Gotcha: Code at module level in shared modules runs every time the module is loaded.
Solution: Isolate heavy imports behind register_*() helpers so unrelated scripts don't pay the cost. Example:
# harvest_metadata.py imports httpx at module level — this is fine,
# but quickcat_loader defers its registration so only scripts that
# call register_copy_cataloger() load it.
# In quickcat_loader.py:
def register_copy_cataloger():
"""Deferred because harvest_metadata imports httpx/tenacity at module level."""

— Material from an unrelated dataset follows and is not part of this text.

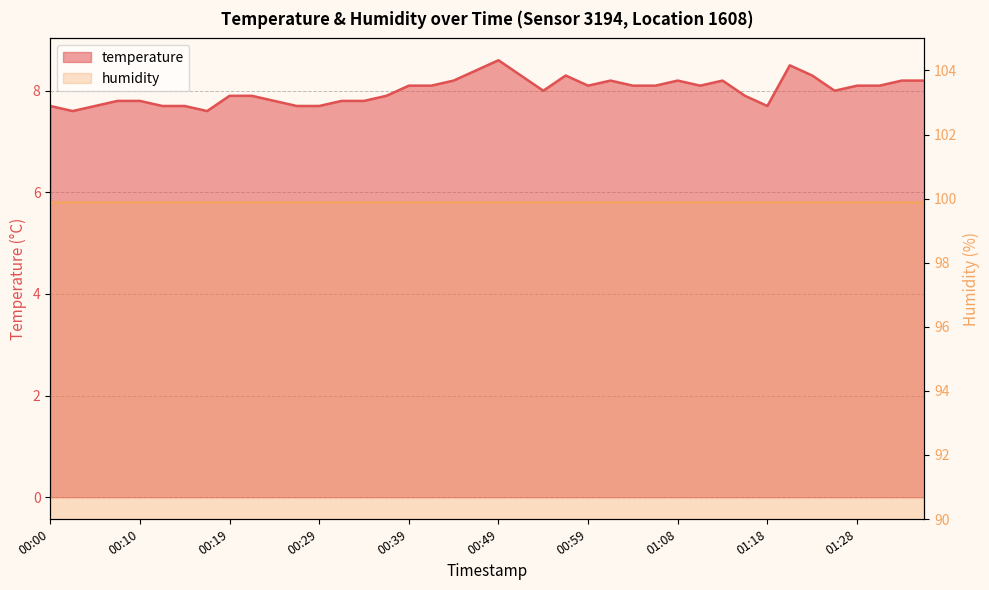

Between 01:28 and 00:34, which is larger?

01:28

_reg("harvest_metadata", ROOT / "skills/copy-cataloger/scripts/harvest_metadata.py")Gotcha: Scripts define _load_config() at module level but call it inside runtime functions (e.g., orchestrate(), harvest_metadata()). The real config.json must exist at the repo root for production use, but tests should mock it to avoid file I/O.
Solution: Use the shared mock_config_factory fixture from conftest.py:
async def test_example(mock_config_factory):
mock_config_factory(harvest_orchestrator, {"org_code": "TEST_ORG"})Gotcha: Testing merge/consensus logic requires multiple metadata sources, otherwise the loop never executes.
Solution: Always test with sources=["loc", "nls"] or similar to trigger records[1:] loop. See test_orchestrate_full_harvest_workflow().
Gotcha: Async functions without the decorator won't run under pytest.
Solution: Add @pytest.mark.asyncio above async test functions. pyproject.toml sets asyncio_mode = "auto" so no manual asyncio.run() needed.